Öğrencilik hayalleri masallardaki kafdağlarının ardında kalakalmışlardı. Şimdiyse karşısında, karlı dağlar kadar heybetli engeller vardı. Kültürlü bir ailede büyürken, eğitimin en önemli hazine olduğu, üzerine basıla basıla belletilmişti ona. Okumak, öğrenmek, kendini geliştirmek, bilgiyle donanmak en önemli değrlerdi onun evinde. O eve ger gün tüm gazeteler alınır, okunan kitaplarla alakalı hararetli tartışmalar yapılır, bütün sanat olayları adım adım takip edilirdi. Küçüklüğünde, herkesi kendi annesi babası gibi bilgili sanırdı. Onlar öğrenme hevesiyle doluydular ve bu meraklarını kızlarına da yansıtıyorlardı her fırsatta. Çocuk sorduğu her türlü sorunun ailesi tarafından cevaplandırılmasından duyduğu tatmin duygusunu sindiriyordu içinde, o hazza alışıyordu.

   Lise yıllarında, içinde bulunduğu ülkenin sorunlarıyla yüzleşmeye başladı. Memleket meselelerine kafa yormak, gençliğin verdiği coşkuyla birleşince keyifli bir süreçti onun açısından. Çevresinde de benzer ailelerden gelmiş, aynı fikirlerde arkadaşları olunca, belki de
çok erken bir yaşta farkına varıyordu çoğu detayın. Kendi ailesinde her gün bigi, eğitim, okumak konuşulurken, binlerce başka aile, kızlarını okula bile göndermedikleri gerçeğiyle yüzyüze gelmek, onun gözünde en çarpıcı tezatlıktı. Böyle olmamalıydı her şey.
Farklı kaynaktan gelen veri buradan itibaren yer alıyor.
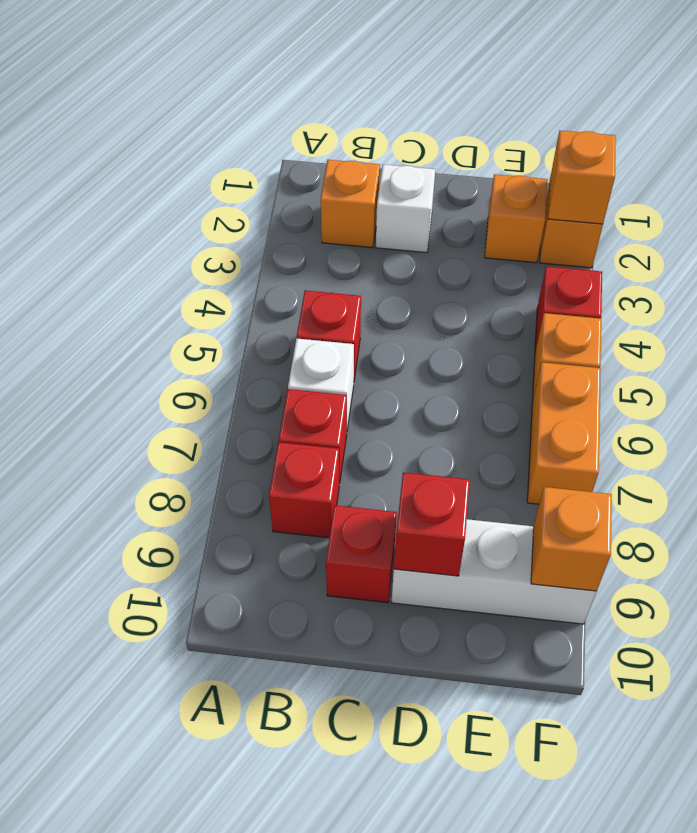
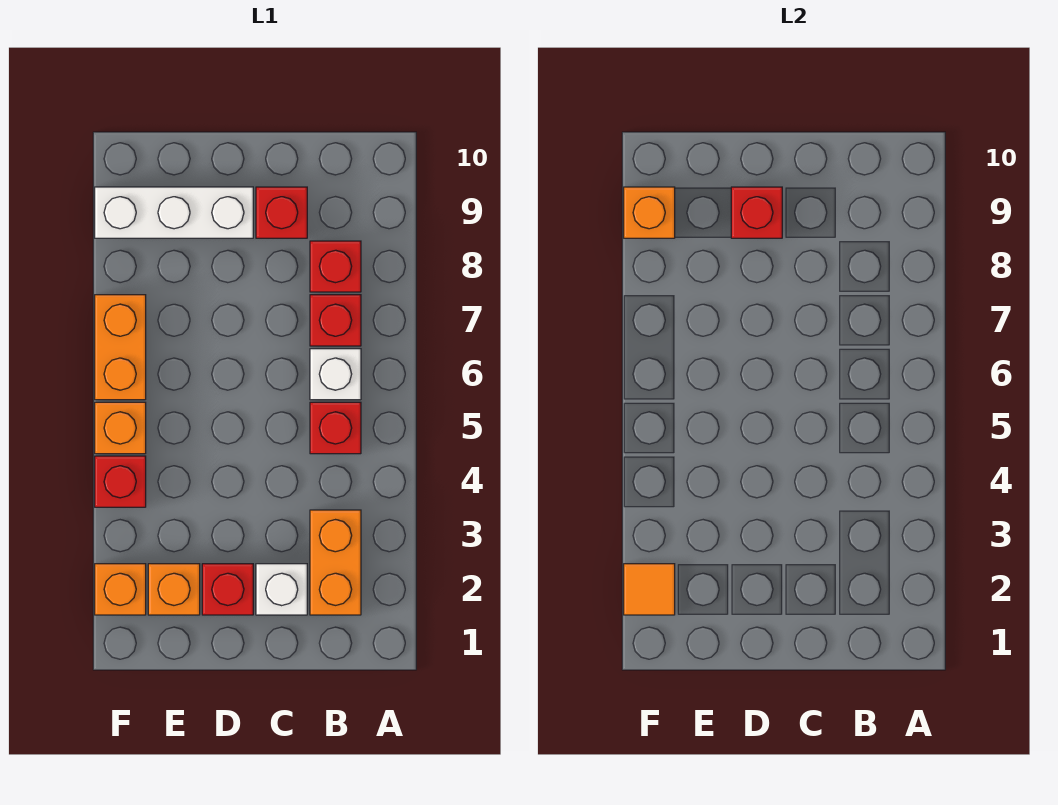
orange 1x1 brick [321,160,380,248] -> orange 1x2 brick [310,510,361,615]
none -> red 1x1 brick [202,564,253,615]
orange 1x1 brick [548,131,616,224] -> orange 1x1 tile [624,564,675,615]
Aynı topraklarda yaşayan, geceleri aynı yıldızları seyreden insanların böylesi farklı olmasına akıl sır erdiremiyordu. Bu zıtlık duygusu, bir süreliğine oldukça huzursuz etti kızı. Sonra bu huzursuzluk yerini, kendince çözüm arayışlarına, en sonunda da, epeyce büyük bir kararlılığa bıraktı. Eğitimini en üst seviyede alacak ve ülkesinin gelişmesi yönünde verecekti hayat mücadelesini. İlerisi için, siyaset yolunda hazırlanmaya işte o an karar verdi.

   En önemli kolejlerden birini bitiriri bitirmez, eğitimini yurtdışında tamamlamak üzere yola çıktı. Uzunca bir zamanı harcadı bu uğurda. Tam beş dili anadili gibi konuşmayı öğrendi. Siyaset üzerine yüksek lisans, işletme konusunda doktora yaptı. Genel kültürünü de ihmal etmeyerek, yepyeni bilgiler kattı dağarcığına. Hiç usanmadan araştırdı, öğrendi, çoğu geceyi, öğrenci odasında okuyarak geçirdi.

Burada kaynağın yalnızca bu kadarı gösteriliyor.